It's a wonder, then, that most parents don't train their kids with disabilities to be their own advocates and have their own voice. Sure, when the child is very young and unaware, its natural for parents speak for their children. This, however, should end as soon as the child is able to communicate. At that point, children should be taught to speak/communicate for themselves, to be their own advocates. They should be allowed to make, or assist in making decisions for themselves so that by the time they become teenagers or young adults, they are ready for independence.
Of course, there are those who believe that the nature of their child's disability or challenges prevent them from having their own voice. They cite autism, intellectual disabilities, brain injury or mental health issues as reasons to keep their children silent and do their thinking, speaking and advocacy for them. These are merely excuses. Even the most severely disabled person is capable of communication in some fashion. At the very least, these folks should have a say in what happens to them in their day-to-day lives.

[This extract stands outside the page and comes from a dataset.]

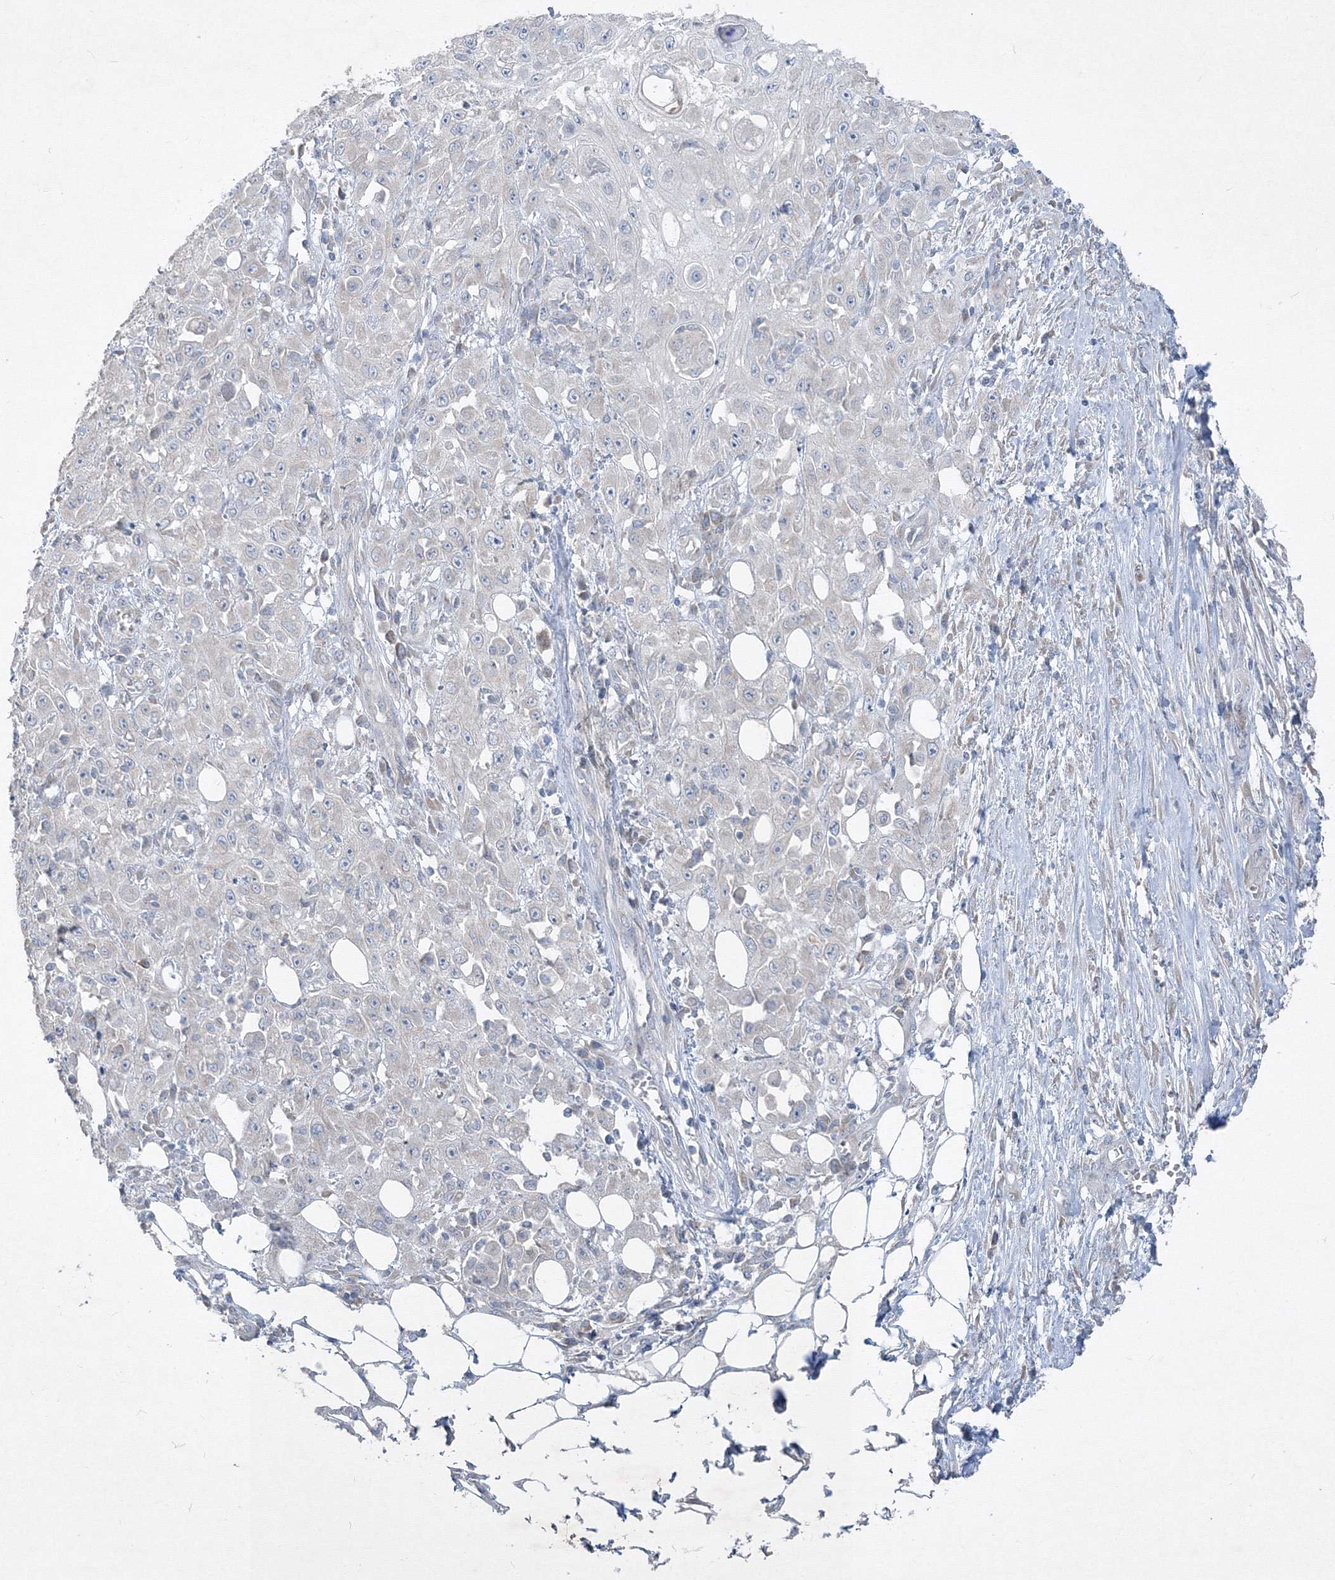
{"staining": {"intensity": "negative", "quantity": "none", "location": "none"}, "tissue": "skin cancer", "cell_type": "Tumor cells", "image_type": "cancer", "snomed": [{"axis": "morphology", "description": "Squamous cell carcinoma, NOS"}, {"axis": "morphology", "description": "Squamous cell carcinoma, metastatic, NOS"}, {"axis": "topography", "description": "Skin"}, {"axis": "topography", "description": "Lymph node"}], "caption": "Protein analysis of metastatic squamous cell carcinoma (skin) displays no significant positivity in tumor cells.", "gene": "IFNAR1", "patient": {"sex": "male", "age": 75}}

It is very important, even critical, that children with disabilities be given their voice as early as possible because one day, those children will become adults. I have seen more than my share of adults with disabilities who cannot think or make a move without their parents' permission or approval. They are entirely lost. I've also seen my share of teenagers and young adults trying desperately to get out from under their parents' yoke. They are constantly battling with them, asserting their independence and voice. This is sad because it shouldn't have to be this way. The parents should be glad that their child is lifting this "burden" from them.
There are parents out there who know intuitively that their disabled child must have their own voice and they raise them accordingly. The child takes part in all family activities and has a say in family decisions, as well as decisions about him or herself. The child is expected to think and speak up for him or herself. They are taught how to advocate for themselves because mum and dad (or whatever the parental makeup) won't always be around.
For me, it doesn't make sense that a parent would raise a disabled child to be dependent, to have no voice. I don't understand why a parent would raise a child to believe that he or she is a burden, to hate themselves because of their disability and to believe that they will never be successful because of their disability. I don't understand it, but I see it all the time, not only with parents, but with parent run organizations like Autism Speaks.
Parents -- let children and adults with disabilities have a voice! Nurture it. Celebrate it. Let it ring out. Let it thunder. Let it roar. We have the right to our voice, whether that voice comes from our mouths, our hands, or a keyboard. It's our voice, whether its words, a grunt, a gargle or a scream. Don't be our voice. Let us be our voice!